◆ Data records ◆

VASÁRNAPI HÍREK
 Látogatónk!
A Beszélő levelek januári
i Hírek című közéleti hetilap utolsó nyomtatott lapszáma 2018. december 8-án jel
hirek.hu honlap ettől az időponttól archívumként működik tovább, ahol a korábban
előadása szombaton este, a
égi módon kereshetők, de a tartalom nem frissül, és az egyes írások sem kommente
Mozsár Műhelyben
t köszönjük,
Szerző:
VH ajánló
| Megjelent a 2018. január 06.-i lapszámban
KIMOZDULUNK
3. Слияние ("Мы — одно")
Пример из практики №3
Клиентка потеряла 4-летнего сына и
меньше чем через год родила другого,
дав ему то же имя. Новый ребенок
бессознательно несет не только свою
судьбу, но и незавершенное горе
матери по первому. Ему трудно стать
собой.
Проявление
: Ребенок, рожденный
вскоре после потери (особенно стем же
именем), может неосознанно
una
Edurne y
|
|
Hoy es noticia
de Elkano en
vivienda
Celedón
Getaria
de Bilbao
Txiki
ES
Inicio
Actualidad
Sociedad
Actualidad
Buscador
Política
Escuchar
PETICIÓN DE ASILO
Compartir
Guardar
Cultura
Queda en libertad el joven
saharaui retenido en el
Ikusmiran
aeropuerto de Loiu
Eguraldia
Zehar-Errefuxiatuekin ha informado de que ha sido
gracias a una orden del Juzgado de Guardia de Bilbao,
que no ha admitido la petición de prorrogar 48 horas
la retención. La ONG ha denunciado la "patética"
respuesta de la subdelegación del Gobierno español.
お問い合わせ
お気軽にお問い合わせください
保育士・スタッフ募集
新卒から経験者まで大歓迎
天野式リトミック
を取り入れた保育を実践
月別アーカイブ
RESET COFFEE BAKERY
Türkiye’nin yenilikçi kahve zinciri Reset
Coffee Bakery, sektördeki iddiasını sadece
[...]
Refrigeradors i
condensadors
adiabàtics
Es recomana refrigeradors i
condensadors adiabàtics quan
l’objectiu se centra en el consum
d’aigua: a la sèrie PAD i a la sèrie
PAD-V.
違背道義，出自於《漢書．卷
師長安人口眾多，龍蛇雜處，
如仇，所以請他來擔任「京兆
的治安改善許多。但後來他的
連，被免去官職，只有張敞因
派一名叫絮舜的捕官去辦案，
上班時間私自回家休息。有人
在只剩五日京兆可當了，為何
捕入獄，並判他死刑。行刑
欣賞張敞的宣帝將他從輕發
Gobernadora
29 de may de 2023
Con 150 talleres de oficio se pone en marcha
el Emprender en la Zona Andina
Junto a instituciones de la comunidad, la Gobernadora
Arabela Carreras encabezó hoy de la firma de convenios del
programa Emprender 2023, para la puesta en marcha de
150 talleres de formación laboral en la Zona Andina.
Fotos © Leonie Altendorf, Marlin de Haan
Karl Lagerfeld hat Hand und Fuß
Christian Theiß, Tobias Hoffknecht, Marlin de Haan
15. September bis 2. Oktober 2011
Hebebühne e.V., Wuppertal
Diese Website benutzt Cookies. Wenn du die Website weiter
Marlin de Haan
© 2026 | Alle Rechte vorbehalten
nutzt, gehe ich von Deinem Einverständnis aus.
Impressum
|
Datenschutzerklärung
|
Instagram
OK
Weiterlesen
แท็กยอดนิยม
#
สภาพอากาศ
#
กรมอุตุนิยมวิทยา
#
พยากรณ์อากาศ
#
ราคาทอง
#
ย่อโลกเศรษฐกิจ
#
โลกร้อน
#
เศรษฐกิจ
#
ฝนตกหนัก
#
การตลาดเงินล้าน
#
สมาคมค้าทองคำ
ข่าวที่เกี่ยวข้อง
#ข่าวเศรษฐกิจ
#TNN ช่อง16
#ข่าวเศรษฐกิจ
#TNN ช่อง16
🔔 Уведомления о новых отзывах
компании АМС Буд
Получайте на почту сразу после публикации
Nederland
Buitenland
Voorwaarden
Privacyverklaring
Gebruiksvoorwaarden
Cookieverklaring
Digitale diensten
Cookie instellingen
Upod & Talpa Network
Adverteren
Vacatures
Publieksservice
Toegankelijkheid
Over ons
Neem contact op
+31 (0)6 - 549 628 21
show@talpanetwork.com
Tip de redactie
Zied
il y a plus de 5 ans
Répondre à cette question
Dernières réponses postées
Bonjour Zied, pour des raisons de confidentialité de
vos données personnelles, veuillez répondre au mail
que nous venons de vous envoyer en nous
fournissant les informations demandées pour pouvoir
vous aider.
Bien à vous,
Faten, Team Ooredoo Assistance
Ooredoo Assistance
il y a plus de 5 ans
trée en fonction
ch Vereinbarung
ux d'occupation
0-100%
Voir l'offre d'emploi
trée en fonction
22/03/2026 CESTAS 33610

◆ What you will do ◆
Reproduce the records in full, putting "Noticias" in place of every occurrence of "Actualidad" and leaving all other text unaltered.

◆ Solution ◆
VASÁRNAPI HÍREK
 Látogatónk!
A Beszélő levelek januári
i Hírek című közéleti hetilap utolsó nyomtatott lapszáma 2018. december 8-án jel
hirek.hu honlap ettől az időponttól archívumként működik tovább, ahol a korábban
előadása szombaton este, a
égi módon kereshetők, de a tartalom nem frissül, és az egyes írások sem kommente
Mozsár Műhelyben
t köszönjük,
Szerző:
VH ajánló
| Megjelent a 2018. január 06.-i lapszámban
KIMOZDULUNK
3. Слияние ("Мы — одно")
Пример из практики №3
Клиентка потеряла 4-летнего сына и
меньше чем через год родила другого,
дав ему то же имя. Новый ребенок
бессознательно несет не только свою
судьбу, но и незавершенное горе
матери по первому. Ему трудно стать
собой.
Проявление
: Ребенок, рожденный
вскоре после потери (особенно стем же
именем), может неосознанно
una
Edurne y
|
|
Hoy es noticia
de Elkano en
vivienda
Celedón
Getaria
de Bilbao
Txiki
ES
Inicio
Noticias
Sociedad
Noticias
Buscador
Política
Escuchar
PETICIÓN DE ASILO
Compartir
Guardar
Cultura
Queda en libertad el joven
saharaui retenido en el
Ikusmiran
aeropuerto de Loiu
Eguraldia
Zehar-Errefuxiatuekin ha informado de que ha sido
gracias a una orden del Juzgado de Guardia de Bilbao,
que no ha admitido la petición de prorrogar 48 horas
la retención. La ONG ha denunciado la "patética"
respuesta de la subdelegación del Gobierno español.
お問い合わせ
お気軽にお問い合わせください
保育士・スタッフ募集
新卒から経験者まで大歓迎
天野式リトミック
を取り入れた保育を実践
月別アーカイブ
RESET COFFEE BAKERY
Türkiye’nin yenilikçi kahve zinciri Reset
Coffee Bakery, sektördeki iddiasını sadece
[...]
Refrigeradors i
condensadors
adiabàtics
Es recomana refrigeradors i
condensadors adiabàtics quan
l’objectiu se centra en el consum
d’aigua: a la sèrie PAD i a la sèrie
PAD-V.
違背道義，出自於《漢書．卷
師長安人口眾多，龍蛇雜處，
如仇，所以請他來擔任「京兆
的治安改善許多。但後來他的
連，被免去官職，只有張敞因
派一名叫絮舜的捕官去辦案，
上班時間私自回家休息。有人
在只剩五日京兆可當了，為何
捕入獄，並判他死刑。行刑
欣賞張敞的宣帝將他從輕發
Gobernadora
29 de may de 2023
Con 150 talleres de oficio se pone en marcha
el Emprender en la Zona Andina
Junto a instituciones de la comunidad, la Gobernadora
Arabela Carreras encabezó hoy de la firma de convenios del
programa Emprender 2023, para la puesta en marcha de
150 talleres de formación laboral en la Zona Andina.
Fotos © Leonie Altendorf, Marlin de Haan
Karl Lagerfeld hat Hand und Fuß
Christian Theiß, Tobias Hoffknecht, Marlin de Haan
15. September bis 2. Oktober 2011
Hebebühne e.V., Wuppertal
Diese Website benutzt Cookies. Wenn du die Website weiter
Marlin de Haan
© 2026 | Alle Rechte vorbehalten
nutzt, gehe ich von Deinem Einverständnis aus.
Impressum
|
Datenschutzerklärung
|
Instagram
OK
Weiterlesen
แท็กยอดนิยม
#
สภาพอากาศ
#
กรมอุตุนิยมวิทยา
#
พยากรณ์อากาศ
#
ราคาทอง
#
ย่อโลกเศรษฐกิจ
#
โลกร้อน
#
เศรษฐกิจ
#
ฝนตกหนัก
#
การตลาดเงินล้าน
#
สมาคมค้าทองคำ
ข่าวที่เกี่ยวข้อง
#ข่าวเศรษฐกิจ
#TNN ช่อง16
#ข่าวเศรษฐกิจ
#TNN ช่อง16
🔔 Уведомления о новых отзывах
компании АМС Буд
Получайте на почту сразу после публикации
Nederland
Buitenland
Voorwaarden
Privacyverklaring
Gebruiksvoorwaarden
Cookieverklaring
Digitale diensten
Cookie instellingen
Upod & Talpa Network
Adverteren
Vacatures
Publieksservice
Toegankelijkheid
Over ons
Neem contact op
+31 (0)6 - 549 628 21
show@talpanetwork.com
Tip de redactie
Zied
il y a plus de 5 ans
Répondre à cette question
Dernières réponses postées
Bonjour Zied, pour des raisons de confidentialité de
vos données personnelles, veuillez répondre au mail
que nous venons de vous envoyer en nous
fournissant les informations demandées pour pouvoir
vous aider.
Bien à vous,
Faten, Team Ooredoo Assistance
Ooredoo Assistance
il y a plus de 5 ans
trée en fonction
ch Vereinbarung
ux d'occupation
0-100%
Voir l'offre d'emploi
trée en fonction
22/03/2026 CESTAS 33610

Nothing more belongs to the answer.